> [What the task requires]:
Below this line is the material. Write out only its lines from the one containing "padrone di casa" through the one containing "exterior (la Provincia", both kept, exactly.

> [Record set]:
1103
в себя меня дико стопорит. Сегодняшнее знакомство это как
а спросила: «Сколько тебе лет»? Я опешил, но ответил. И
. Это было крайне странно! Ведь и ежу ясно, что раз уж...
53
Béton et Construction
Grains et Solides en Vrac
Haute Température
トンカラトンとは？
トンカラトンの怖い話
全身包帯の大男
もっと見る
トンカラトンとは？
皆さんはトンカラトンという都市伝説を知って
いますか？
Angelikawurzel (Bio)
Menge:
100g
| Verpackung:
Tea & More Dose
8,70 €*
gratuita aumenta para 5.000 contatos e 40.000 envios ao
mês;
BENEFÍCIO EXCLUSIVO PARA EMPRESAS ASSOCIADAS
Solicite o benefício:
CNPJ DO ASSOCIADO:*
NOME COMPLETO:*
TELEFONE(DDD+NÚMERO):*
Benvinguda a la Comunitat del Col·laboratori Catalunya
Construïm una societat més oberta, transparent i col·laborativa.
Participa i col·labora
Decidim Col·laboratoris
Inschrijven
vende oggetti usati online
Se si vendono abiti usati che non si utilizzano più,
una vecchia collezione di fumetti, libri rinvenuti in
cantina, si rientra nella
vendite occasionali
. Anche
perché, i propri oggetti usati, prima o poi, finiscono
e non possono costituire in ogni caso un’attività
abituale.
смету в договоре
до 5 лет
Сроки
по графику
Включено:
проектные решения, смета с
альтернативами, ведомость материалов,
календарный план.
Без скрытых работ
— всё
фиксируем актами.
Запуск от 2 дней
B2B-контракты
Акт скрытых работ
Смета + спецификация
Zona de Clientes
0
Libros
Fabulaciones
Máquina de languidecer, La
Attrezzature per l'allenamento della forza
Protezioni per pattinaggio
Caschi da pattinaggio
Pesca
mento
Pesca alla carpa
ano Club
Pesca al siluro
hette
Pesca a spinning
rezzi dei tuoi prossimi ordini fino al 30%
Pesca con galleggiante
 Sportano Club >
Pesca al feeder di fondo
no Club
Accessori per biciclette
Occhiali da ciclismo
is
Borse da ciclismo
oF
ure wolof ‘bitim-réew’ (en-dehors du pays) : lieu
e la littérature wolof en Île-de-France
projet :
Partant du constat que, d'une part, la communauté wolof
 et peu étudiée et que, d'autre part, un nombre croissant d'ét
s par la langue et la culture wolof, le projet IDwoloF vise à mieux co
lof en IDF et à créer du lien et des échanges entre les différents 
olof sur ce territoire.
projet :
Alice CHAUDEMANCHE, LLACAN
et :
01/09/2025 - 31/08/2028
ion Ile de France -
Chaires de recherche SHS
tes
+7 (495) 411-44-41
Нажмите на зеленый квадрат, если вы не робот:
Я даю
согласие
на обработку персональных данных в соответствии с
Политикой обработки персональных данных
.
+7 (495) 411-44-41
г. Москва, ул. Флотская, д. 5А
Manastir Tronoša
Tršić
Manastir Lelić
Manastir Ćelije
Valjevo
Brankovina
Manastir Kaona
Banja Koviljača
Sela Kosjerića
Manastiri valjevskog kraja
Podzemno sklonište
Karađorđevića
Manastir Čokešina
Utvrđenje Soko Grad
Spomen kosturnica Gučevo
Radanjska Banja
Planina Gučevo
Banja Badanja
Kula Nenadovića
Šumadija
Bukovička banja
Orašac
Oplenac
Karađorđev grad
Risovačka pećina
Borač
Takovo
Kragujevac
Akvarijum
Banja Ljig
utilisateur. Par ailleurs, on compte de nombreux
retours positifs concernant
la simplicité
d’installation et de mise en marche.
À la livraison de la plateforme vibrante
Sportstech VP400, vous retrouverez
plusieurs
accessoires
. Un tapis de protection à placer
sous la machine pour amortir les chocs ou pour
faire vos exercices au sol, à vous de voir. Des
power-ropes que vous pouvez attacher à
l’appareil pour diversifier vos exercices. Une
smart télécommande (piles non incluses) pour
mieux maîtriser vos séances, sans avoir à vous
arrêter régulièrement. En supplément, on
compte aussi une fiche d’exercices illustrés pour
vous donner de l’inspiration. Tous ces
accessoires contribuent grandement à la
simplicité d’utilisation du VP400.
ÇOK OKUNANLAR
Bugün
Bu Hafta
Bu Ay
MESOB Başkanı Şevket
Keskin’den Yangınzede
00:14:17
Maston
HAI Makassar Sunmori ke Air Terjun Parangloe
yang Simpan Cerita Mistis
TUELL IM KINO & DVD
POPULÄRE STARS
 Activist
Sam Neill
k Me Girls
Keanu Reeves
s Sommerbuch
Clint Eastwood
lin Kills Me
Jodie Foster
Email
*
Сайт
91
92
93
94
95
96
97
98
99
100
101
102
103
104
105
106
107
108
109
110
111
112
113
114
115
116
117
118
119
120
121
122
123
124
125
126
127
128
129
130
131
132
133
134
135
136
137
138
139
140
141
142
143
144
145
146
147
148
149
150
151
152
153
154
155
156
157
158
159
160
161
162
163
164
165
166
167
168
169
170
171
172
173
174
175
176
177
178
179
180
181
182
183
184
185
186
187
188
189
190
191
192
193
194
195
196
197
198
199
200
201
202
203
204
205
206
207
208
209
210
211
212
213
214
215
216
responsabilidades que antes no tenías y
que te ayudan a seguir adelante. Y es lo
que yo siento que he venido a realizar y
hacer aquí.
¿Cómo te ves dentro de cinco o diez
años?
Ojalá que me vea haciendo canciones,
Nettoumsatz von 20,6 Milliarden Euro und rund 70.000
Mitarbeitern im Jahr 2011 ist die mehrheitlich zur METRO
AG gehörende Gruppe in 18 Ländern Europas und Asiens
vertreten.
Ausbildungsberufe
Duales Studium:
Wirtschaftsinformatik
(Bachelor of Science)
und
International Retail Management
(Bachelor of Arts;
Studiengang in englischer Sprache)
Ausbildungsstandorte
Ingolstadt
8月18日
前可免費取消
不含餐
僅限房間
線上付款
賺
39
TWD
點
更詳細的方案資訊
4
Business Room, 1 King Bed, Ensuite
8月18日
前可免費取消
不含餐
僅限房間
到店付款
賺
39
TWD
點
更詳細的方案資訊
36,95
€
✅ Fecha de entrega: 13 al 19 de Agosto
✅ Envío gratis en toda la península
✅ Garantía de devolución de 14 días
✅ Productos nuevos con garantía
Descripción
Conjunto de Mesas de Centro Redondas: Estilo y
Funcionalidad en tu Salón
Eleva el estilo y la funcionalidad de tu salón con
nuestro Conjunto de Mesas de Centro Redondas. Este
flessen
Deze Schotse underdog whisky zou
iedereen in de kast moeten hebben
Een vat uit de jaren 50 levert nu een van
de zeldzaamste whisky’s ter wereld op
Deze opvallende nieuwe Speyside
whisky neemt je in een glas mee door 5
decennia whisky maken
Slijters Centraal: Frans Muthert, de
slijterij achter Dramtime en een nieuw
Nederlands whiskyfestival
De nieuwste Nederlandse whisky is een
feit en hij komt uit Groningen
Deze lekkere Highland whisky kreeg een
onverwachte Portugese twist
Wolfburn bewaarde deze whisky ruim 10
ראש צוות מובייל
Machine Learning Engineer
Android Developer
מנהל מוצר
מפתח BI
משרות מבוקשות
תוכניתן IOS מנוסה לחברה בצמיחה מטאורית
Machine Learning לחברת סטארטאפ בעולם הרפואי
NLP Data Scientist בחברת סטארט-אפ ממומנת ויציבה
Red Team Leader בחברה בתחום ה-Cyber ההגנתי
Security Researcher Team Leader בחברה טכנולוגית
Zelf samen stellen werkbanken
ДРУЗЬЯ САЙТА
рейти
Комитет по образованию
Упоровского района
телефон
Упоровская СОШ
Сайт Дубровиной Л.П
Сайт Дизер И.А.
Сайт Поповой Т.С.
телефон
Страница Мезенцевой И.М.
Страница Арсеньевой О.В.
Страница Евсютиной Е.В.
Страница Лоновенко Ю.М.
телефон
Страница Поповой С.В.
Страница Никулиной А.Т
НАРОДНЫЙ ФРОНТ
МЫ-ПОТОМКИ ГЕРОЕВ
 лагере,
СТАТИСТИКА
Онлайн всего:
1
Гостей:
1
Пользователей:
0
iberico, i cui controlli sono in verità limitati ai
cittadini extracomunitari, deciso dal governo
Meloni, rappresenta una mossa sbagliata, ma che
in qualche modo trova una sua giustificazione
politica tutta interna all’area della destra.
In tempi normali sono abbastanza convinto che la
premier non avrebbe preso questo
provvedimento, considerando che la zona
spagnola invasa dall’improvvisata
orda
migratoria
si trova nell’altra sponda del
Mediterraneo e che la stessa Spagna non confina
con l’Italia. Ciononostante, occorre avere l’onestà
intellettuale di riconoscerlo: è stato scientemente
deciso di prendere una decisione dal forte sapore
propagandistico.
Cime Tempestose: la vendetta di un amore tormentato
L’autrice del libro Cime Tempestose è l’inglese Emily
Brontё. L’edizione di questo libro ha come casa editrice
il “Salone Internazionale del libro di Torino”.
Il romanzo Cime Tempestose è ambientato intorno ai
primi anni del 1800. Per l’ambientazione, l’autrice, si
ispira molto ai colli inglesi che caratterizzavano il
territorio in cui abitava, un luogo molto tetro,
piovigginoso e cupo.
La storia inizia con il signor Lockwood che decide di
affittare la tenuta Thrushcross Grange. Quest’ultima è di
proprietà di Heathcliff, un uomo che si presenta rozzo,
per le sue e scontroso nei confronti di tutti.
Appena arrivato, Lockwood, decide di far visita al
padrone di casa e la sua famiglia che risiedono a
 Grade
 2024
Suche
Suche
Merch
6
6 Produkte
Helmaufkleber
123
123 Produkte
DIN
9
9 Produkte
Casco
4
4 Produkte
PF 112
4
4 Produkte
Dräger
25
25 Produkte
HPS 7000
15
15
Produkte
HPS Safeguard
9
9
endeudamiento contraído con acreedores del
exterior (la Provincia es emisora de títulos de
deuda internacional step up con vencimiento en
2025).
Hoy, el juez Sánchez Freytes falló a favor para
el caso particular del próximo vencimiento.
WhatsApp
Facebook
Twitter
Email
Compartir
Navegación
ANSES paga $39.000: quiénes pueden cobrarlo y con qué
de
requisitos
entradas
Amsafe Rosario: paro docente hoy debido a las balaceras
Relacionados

> [Response area]:
padrone di casa e la sua famiglia che risiedono a
 Grade
 2024
Suche
Suche
Merch
6
6 Produkte
Helmaufkleber
123
123 Produkte
DIN
9
9 Produkte
Casco
4
4 Produkte
PF 112
4
4 Produkte
Dräger
25
25 Produkte
HPS 7000
15
15
Produkte
HPS Safeguard
9
9
endeudamiento contraído con acreedores del
exterior (la Provincia es emisora de títulos de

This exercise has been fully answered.